### EXERCISE
While copying the entries exactly, leave out each picture they contain.

### Camera metadata records
====

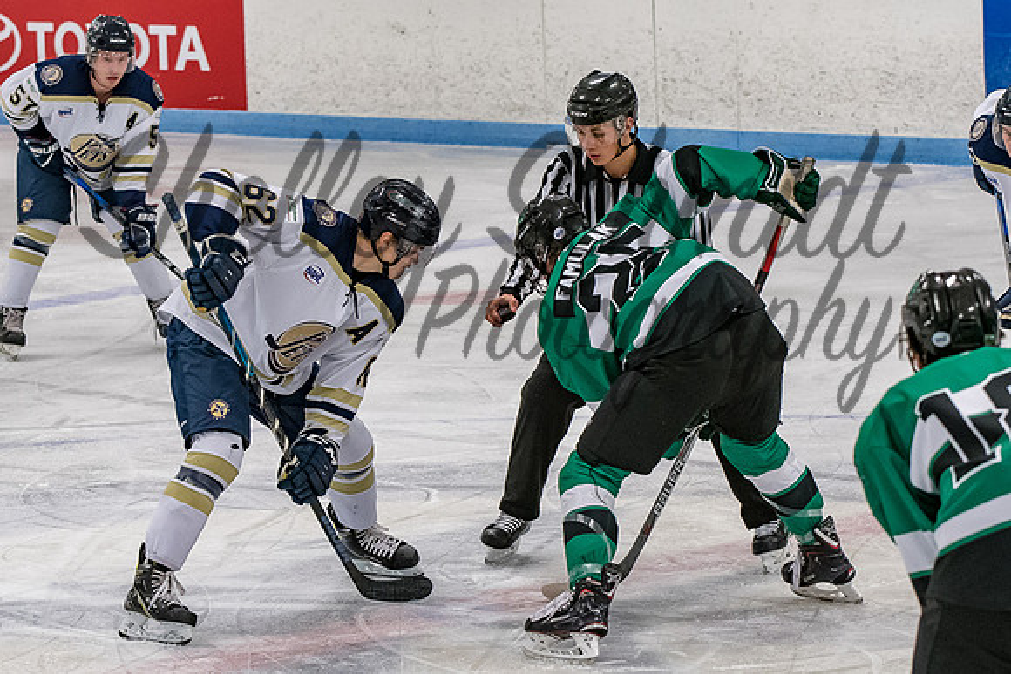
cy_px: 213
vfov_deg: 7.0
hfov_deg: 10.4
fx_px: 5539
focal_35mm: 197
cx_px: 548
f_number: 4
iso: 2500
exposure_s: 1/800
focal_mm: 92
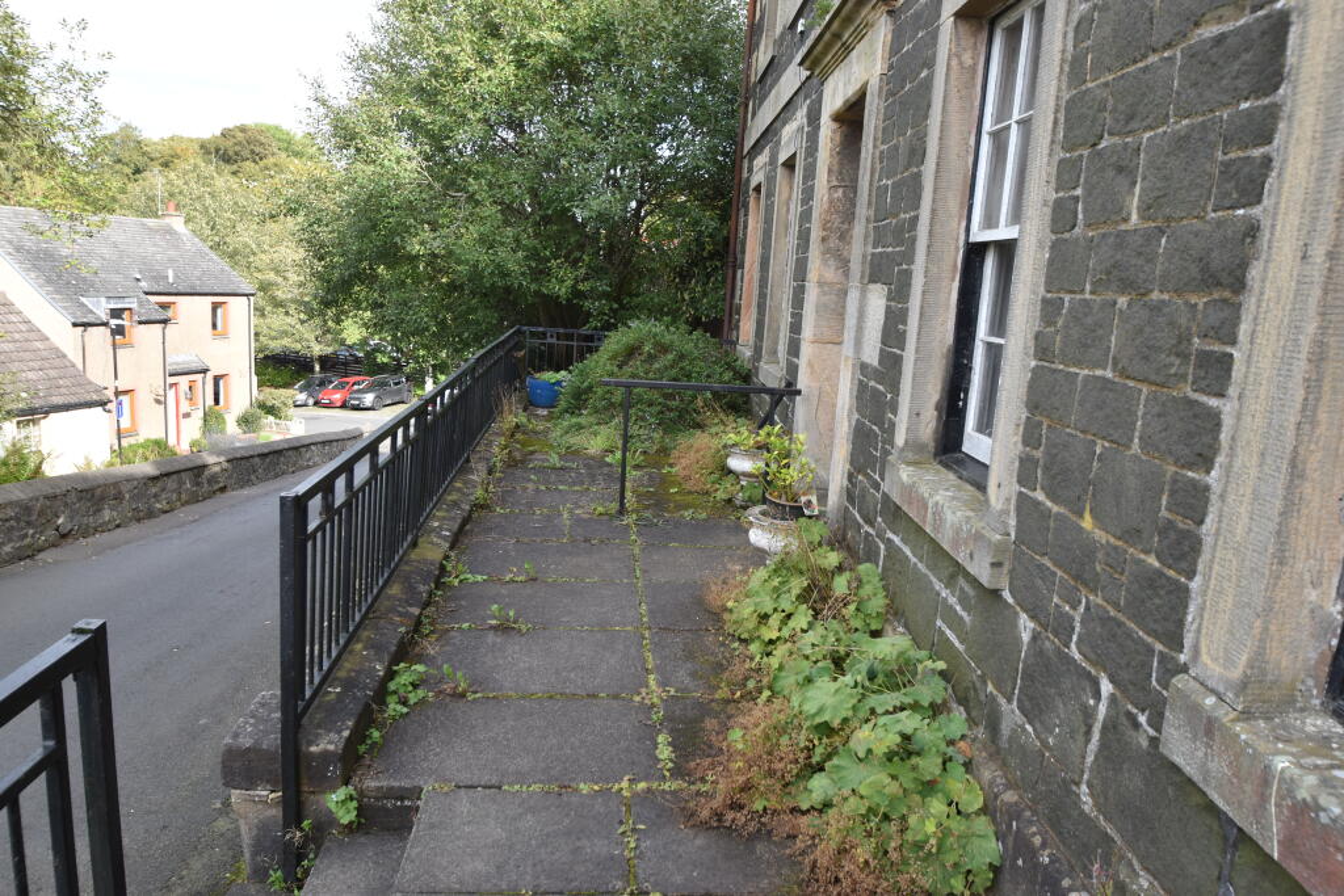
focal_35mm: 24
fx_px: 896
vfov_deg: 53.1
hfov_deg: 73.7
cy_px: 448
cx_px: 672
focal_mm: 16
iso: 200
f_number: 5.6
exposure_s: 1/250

====

### ANSWER SPACE
cy_px: 213
vfov_deg: 7.0
hfov_deg: 10.4
fx_px: 5539
focal_35mm: 197
cx_px: 548
f_number: 4
iso: 2500
exposure_s: 1/800
focal_mm: 92
focal_35mm: 24
fx_px: 896
vfov_deg: 53.1
hfov_deg: 73.7
cy_px: 448
cx_px: 672
focal_mm: 16
iso: 200
f_number: 5.6
exposure_s: 1/250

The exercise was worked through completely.